* WRITTEN TASK *
Repeat only the lines below from the one containing "Бэд Банни бар Иркутск. Special" through the one containing "关于 P++ idea", inclusive, exactly as written.

________________________________________

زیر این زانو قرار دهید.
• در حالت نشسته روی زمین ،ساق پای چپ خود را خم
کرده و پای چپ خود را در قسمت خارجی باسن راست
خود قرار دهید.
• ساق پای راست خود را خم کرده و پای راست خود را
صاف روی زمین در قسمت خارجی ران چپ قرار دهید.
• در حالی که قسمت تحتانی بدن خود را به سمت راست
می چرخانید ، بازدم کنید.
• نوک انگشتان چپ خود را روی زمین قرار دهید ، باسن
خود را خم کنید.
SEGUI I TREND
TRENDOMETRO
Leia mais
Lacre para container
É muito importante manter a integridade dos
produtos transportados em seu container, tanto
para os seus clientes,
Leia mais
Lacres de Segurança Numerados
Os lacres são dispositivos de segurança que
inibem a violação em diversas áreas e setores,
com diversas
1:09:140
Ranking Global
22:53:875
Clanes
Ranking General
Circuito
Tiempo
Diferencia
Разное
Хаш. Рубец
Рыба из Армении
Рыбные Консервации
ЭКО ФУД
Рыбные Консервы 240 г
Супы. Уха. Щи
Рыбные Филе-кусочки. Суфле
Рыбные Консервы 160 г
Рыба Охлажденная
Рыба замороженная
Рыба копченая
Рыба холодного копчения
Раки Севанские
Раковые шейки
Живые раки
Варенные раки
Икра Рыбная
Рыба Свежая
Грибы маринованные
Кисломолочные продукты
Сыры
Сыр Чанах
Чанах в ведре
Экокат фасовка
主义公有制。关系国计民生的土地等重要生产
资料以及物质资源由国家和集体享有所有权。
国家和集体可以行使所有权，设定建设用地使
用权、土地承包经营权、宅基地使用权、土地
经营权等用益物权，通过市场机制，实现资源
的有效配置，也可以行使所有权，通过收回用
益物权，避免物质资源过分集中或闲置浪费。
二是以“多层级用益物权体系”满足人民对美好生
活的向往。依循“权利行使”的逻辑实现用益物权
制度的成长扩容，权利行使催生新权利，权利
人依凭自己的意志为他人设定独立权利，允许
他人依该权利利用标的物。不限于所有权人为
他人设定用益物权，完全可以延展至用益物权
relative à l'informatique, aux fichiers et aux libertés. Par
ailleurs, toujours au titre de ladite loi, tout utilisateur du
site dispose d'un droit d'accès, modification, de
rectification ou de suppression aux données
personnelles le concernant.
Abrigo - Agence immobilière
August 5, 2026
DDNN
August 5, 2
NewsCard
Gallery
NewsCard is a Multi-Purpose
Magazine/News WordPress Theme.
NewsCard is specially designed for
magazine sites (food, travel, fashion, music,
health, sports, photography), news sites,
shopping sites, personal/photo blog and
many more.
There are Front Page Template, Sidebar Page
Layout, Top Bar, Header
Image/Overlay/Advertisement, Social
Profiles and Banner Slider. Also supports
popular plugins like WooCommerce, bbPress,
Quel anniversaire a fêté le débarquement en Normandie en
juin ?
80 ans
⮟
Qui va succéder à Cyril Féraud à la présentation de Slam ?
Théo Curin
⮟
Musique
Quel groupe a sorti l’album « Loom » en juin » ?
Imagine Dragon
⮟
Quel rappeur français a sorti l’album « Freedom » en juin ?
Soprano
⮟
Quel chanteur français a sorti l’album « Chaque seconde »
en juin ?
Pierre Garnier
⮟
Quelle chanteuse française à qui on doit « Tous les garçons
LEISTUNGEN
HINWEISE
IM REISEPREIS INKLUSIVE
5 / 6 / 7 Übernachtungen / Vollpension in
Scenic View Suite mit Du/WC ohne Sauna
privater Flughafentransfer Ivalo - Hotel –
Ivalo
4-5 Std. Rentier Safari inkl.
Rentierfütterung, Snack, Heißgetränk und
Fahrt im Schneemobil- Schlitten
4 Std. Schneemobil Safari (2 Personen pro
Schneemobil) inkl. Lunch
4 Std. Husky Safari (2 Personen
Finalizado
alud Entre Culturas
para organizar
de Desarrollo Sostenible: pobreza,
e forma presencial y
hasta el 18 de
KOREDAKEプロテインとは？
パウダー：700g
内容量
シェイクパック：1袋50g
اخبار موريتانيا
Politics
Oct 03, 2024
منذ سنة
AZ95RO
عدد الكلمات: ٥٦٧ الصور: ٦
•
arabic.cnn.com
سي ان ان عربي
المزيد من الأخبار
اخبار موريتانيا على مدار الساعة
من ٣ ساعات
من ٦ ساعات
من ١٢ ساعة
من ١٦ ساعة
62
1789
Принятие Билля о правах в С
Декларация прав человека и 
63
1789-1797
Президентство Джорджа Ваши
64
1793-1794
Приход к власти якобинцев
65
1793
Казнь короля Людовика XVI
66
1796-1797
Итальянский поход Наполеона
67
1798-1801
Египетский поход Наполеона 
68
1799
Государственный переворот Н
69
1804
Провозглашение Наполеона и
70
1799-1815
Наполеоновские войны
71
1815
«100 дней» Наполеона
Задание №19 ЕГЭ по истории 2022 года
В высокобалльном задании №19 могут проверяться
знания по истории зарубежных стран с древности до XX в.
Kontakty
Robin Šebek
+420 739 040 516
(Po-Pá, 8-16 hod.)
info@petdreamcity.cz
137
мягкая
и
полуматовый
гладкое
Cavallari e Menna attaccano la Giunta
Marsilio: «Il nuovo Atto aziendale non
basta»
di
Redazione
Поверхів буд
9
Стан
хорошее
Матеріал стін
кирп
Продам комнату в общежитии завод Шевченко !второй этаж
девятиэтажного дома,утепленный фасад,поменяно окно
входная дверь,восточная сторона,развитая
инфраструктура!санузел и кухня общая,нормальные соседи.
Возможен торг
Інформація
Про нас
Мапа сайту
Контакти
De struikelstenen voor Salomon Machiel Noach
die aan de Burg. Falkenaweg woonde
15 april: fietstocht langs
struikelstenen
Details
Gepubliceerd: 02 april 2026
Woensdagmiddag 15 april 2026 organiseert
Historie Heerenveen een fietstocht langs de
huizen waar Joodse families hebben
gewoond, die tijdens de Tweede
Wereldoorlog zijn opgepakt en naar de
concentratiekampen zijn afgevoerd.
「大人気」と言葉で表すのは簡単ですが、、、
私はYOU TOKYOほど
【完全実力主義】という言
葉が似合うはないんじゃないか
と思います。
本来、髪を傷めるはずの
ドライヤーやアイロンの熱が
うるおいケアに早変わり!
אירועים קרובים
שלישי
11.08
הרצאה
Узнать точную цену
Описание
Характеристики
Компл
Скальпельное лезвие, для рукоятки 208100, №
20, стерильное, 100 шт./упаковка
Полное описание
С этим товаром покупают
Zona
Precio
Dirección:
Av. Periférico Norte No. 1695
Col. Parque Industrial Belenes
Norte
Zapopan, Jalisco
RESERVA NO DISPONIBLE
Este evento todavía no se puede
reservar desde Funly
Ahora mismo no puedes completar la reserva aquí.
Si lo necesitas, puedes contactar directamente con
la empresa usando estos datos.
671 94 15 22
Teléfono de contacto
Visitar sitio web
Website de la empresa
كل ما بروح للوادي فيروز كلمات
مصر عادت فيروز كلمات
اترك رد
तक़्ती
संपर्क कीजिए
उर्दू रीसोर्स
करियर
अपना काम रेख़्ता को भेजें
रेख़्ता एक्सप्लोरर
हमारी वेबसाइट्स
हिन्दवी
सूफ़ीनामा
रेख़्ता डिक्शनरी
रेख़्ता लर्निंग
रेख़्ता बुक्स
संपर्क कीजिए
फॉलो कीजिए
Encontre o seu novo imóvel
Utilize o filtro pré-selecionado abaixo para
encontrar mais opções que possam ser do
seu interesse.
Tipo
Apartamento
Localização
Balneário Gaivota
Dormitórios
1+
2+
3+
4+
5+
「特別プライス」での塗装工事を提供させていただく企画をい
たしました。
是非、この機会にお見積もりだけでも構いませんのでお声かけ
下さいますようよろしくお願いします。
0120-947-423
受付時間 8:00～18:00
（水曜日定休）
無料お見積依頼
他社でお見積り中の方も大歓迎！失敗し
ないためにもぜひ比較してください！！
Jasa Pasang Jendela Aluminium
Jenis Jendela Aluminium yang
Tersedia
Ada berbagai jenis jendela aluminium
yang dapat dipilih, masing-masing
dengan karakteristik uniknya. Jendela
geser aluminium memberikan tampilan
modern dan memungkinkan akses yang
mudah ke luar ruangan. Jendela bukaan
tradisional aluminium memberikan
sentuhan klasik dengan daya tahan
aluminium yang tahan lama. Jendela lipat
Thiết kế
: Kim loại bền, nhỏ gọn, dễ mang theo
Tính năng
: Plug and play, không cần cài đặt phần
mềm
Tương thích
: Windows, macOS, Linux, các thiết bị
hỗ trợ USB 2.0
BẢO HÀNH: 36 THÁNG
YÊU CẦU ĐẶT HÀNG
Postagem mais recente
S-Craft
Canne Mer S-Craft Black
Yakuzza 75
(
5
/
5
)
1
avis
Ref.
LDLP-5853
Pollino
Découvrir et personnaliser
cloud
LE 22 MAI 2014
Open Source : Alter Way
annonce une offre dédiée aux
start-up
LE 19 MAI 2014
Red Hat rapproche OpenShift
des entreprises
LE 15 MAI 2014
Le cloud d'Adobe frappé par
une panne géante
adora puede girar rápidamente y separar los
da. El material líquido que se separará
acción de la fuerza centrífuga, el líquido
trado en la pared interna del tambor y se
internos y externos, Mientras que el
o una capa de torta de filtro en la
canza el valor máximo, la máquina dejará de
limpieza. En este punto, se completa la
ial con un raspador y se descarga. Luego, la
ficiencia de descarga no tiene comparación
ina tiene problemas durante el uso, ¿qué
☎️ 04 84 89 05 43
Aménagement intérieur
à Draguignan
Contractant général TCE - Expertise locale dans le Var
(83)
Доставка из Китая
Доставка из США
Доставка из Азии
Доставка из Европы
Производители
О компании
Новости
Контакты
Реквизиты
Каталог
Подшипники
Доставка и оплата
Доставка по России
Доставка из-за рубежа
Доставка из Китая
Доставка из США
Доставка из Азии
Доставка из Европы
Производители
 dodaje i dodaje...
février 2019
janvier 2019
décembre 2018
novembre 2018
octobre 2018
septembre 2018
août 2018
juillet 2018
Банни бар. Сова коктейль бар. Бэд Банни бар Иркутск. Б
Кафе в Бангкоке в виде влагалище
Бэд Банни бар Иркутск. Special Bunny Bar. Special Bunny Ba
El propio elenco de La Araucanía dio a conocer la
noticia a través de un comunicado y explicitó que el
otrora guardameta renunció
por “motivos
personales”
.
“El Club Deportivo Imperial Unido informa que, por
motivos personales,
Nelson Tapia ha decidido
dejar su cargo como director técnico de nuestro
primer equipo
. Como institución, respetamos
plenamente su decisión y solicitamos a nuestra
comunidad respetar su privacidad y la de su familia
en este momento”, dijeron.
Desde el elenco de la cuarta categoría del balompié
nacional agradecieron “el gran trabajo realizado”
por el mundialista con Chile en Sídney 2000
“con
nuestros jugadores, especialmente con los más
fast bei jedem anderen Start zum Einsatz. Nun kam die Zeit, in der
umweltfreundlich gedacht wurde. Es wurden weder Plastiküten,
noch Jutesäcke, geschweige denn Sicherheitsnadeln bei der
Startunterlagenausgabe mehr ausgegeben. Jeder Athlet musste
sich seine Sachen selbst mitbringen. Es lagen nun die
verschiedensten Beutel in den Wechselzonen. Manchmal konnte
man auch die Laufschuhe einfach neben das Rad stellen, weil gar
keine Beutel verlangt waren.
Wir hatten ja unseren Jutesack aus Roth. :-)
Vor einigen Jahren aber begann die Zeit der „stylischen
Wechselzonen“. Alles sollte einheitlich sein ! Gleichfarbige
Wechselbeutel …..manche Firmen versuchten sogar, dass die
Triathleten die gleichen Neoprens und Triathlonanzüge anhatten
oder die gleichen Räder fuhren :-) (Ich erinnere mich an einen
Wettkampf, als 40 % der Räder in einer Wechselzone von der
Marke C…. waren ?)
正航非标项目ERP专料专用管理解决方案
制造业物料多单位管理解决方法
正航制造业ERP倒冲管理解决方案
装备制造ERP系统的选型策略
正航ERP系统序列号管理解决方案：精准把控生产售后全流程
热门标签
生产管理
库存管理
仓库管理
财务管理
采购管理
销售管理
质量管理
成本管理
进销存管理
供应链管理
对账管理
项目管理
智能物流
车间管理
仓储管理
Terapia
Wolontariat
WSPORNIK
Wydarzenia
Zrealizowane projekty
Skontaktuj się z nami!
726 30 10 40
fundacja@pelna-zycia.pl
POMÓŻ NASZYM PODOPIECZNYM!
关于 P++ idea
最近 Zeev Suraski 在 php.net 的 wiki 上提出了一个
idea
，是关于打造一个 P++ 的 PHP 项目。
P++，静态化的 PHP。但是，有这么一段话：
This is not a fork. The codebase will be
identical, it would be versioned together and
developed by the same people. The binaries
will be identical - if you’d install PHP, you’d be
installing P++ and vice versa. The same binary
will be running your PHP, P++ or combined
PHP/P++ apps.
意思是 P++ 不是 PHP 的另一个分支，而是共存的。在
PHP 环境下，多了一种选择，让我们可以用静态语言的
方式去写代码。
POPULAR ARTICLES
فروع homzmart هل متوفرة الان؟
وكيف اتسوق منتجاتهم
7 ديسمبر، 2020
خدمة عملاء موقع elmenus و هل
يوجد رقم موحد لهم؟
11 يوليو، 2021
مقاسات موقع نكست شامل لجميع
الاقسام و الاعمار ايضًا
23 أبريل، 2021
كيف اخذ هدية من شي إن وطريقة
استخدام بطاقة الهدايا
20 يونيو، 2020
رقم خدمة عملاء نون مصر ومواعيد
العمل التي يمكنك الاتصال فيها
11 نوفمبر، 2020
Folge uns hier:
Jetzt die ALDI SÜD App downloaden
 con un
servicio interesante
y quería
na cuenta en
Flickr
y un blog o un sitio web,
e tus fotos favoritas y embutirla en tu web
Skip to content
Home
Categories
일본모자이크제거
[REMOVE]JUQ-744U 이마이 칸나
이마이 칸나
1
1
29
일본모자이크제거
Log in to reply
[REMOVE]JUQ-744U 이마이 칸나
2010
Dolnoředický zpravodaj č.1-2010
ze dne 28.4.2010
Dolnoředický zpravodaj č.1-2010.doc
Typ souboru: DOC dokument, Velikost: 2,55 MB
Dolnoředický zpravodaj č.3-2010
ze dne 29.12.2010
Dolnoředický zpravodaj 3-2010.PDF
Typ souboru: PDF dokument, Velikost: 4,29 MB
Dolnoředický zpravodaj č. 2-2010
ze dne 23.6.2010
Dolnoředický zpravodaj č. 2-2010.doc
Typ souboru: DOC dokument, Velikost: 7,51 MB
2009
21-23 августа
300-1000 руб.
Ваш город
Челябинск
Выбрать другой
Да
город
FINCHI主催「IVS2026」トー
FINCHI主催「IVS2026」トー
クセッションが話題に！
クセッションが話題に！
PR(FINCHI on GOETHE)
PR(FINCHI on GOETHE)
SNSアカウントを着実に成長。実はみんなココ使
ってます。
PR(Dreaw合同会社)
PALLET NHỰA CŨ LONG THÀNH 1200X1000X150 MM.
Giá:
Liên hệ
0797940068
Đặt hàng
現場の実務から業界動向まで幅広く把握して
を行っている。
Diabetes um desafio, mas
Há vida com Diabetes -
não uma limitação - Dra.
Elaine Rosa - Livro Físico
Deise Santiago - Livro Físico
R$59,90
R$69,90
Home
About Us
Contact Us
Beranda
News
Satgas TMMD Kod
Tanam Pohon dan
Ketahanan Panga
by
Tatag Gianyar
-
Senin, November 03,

________________________________________

* FINISHED TASK *
Бэд Банни бар Иркутск. Special Bunny Bar. Special Bunny Ba
El propio elenco de La Araucanía dio a conocer la
noticia a través de un comunicado y explicitó que el
otrora guardameta renunció
por “motivos
personales”
.
“El Club Deportivo Imperial Unido informa que, por
motivos personales,
Nelson Tapia ha decidido
dejar su cargo como director técnico de nuestro
primer equipo
. Como institución, respetamos
plenamente su decisión y solicitamos a nuestra
comunidad respetar su privacidad y la de su familia
en este momento”, dijeron.
Desde el elenco de la cuarta categoría del balompié
nacional agradecieron “el gran trabajo realizado”
por el mundialista con Chile en Sídney 2000
“con
nuestros jugadores, especialmente con los más
fast bei jedem anderen Start zum Einsatz. Nun kam die Zeit, in der
umweltfreundlich gedacht wurde. Es wurden weder Plastiküten,
noch Jutesäcke, geschweige denn Sicherheitsnadeln bei der
Startunterlagenausgabe mehr ausgegeben. Jeder Athlet musste
sich seine Sachen selbst mitbringen. Es lagen nun die
verschiedensten Beutel in den Wechselzonen. Manchmal konnte
man auch die Laufschuhe einfach neben das Rad stellen, weil gar
keine Beutel verlangt waren.
Wir hatten ja unseren Jutesack aus Roth. :-)
Vor einigen Jahren aber begann die Zeit der „stylischen
Wechselzonen“. Alles sollte einheitlich sein ! Gleichfarbige
Wechselbeutel …..manche Firmen versuchten sogar, dass die
Triathleten die gleichen Neoprens und Triathlonanzüge anhatten
oder die gleichen Räder fuhren :-) (Ich erinnere mich an einen
Wettkampf, als 40 % der Räder in einer Wechselzone von der
Marke C…. waren ?)
正航非标项目ERP专料专用管理解决方案
制造业物料多单位管理解决方法
正航制造业ERP倒冲管理解决方案
装备制造ERP系统的选型策略
正航ERP系统序列号管理解决方案：精准把控生产售后全流程
热门标签
生产管理
库存管理
仓库管理
财务管理
采购管理
销售管理
质量管理
成本管理
进销存管理
供应链管理
对账管理
项目管理
智能物流
车间管理
仓储管理
Terapia
Wolontariat
WSPORNIK
Wydarzenia
Zrealizowane projekty
Skontaktuj się z nami!
726 30 10 40
fundacja@pelna-zycia.pl
POMÓŻ NASZYM PODOPIECZNYM!
关于 P++ idea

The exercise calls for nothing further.